Roger Peng: Building Data Analysis Proofs
When and Where
Speakers
Description
Building Data Analysis Proofs
Data analyses and data analysis plans are often constructed in an imperative manner, where commands representing actions taken on the data are issued in a sequential order, often dictated by the specific structure of the data. The complexity of these commands can vary greatly, from the calculation of simple summary statistics to the fitting of sophisticated statistical models. Although such a construction may be natural for most data analysts, the outputs that are produced, namely the code and the results of running the code, can hide important details about the analyst's premises, expectations, and assumptions about the data. This analysis reasoning, often omitted from the code or comments, can be critical to evaluating the quality of an analysis. We argue that a different kind of construction, a logical construction, offers more useful information for evaluating the quality of a data analysis and for statically illustrating an analyst's reasoning. A formal representation that details the logical construction of a data analysis has the potential for externalizing the thought process of a data analysis for independent examination. In this paper we describe the logical construction of data analysis operations and how it might be applied to some common data analysis tasks.

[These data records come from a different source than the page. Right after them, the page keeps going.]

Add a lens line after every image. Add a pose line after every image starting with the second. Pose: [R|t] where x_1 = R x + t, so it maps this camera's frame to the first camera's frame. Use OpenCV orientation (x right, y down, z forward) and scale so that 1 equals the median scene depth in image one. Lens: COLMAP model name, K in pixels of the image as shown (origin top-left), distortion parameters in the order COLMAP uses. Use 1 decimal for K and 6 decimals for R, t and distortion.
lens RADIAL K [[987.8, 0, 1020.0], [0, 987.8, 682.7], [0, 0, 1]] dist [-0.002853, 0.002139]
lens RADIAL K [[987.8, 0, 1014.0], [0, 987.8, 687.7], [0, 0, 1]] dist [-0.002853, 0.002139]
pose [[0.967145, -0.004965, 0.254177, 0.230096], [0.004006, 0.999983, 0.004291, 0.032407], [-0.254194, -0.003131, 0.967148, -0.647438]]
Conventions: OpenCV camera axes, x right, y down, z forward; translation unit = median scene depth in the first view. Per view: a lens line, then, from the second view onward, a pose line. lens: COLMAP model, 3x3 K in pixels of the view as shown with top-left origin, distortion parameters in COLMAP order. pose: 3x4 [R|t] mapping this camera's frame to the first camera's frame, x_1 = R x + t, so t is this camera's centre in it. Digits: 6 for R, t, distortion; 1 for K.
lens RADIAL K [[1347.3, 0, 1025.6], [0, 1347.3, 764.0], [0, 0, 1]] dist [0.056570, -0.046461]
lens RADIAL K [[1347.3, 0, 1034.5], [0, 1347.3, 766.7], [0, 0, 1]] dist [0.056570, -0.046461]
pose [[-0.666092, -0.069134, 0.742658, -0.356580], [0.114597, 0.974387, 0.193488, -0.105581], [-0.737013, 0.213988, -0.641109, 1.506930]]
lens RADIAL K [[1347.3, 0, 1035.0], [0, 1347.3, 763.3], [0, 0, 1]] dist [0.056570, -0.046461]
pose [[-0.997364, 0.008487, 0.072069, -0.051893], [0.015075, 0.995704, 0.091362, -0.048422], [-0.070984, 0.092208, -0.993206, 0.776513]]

BIO: Roger D. Peng is a Professor of Statistics and Data Sciences at the University of Texas at Austin. Previously, he was Professor of Biostatistics at the Johns Hopkins Bloomberg School of Public Health and the Co-Director of the Johns Hopkins Data Science Lab. He is the author of the popular book R Programming for Data Science and 10 other books on data science and statistics. Roger is a Fellow of the American Statistical Association and is the recipient of the Mortimer Spiegelman Award from the American Public Health Association, which honors a statistician who has made outstanding contributions to public health. Roger received a PhD in Statistics from the University of California, Los Angeles. His current research focuses on building analytic design theory for improving the quality of data analyses and on the development of statistical methods for addressing environmental health problems.